In a recent project I had a line of code similar to this using most of the run-time:
A.row(i) += A.row(j)
The point being that in the end, my Eigen code was as fast as manually writing:
for (int k=0; k<n; k++)
A(i,k) += A(j,k)
But this was on a 8 core machine. If i wanted to improve the performance of the code by parallelizing this loop, I'd be forced to do so myself. By doing this myself I'd need to sacrifice both simplicity and clarity, being forced to do something like:
#pragma omp parallel for
for (int k=0; k<n; k++)
A(i,k) += A(j,k)
My suggestion here (which I would be willing to implement myself if accepted) is to add the following syntax:
A.row(i).parallel() += A.row(j)
This could be implemented similarly to how noalias() is currently implemented.
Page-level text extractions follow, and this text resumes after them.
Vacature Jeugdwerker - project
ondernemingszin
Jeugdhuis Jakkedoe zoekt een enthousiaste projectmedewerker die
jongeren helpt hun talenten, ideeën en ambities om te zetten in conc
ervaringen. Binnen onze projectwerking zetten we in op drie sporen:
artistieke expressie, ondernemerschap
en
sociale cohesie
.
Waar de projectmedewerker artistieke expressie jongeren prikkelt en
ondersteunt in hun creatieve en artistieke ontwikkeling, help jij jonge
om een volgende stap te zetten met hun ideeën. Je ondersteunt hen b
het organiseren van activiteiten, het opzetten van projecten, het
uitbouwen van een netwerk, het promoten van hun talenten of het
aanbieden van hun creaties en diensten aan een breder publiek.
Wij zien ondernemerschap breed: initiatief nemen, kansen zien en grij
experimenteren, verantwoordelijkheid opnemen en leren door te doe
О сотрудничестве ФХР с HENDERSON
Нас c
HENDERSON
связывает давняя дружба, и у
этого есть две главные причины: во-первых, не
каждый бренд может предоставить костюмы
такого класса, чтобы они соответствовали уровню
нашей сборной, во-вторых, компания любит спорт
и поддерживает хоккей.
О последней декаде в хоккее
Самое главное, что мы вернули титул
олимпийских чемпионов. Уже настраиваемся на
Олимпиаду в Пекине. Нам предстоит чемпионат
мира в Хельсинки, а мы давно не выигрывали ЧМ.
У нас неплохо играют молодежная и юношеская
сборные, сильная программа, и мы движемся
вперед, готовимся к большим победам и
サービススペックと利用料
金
At a lower level this could be written by having an outer loop over blocks inside assign_impl, possibly by adding another template parameter 'Parallelization' with default value 'NoParallelization'. An example in the one dimensional case would be:
template<typename Derived1, typename Derived2, int Unrolling>
struct internal::assign_impl<Derived1, Derived2, LinearVectorization, Unrolling, OMPParallelization>
{
static void run(Derived1 &dst, const Derived2 &src)
{
const int size = dst.size();
const int n_threads = nbThreads();
#pragma omp parallel
{
const int id = omp_get_thread_num();
const Index istart = id*size/n_threads;
Index iend = (id+1)*size/n_threads;
if(id == n_threads-1) iend = size;
internal::assign_implEigen::VectorBlock<Derived1>,Eigen::VectorBlock<Derived2>,LinearVectorization,Unrolling,NoParallelization::run(dst.segment(istart,iend),src.segment(istart,iend));
}
}
};
In the long run, this could also be added to the assign_selector, automatically picking a parallel assignment if deemed correct (for example if the size of the array is large enough), but this can be put of for now.
Is this a decent suggestion that I should try implementing on a fork, or do you think it is to complicated or out of Eigen's scope?
If it is interesting, is my implementation suggestion reasonable, or is there some better way to do it?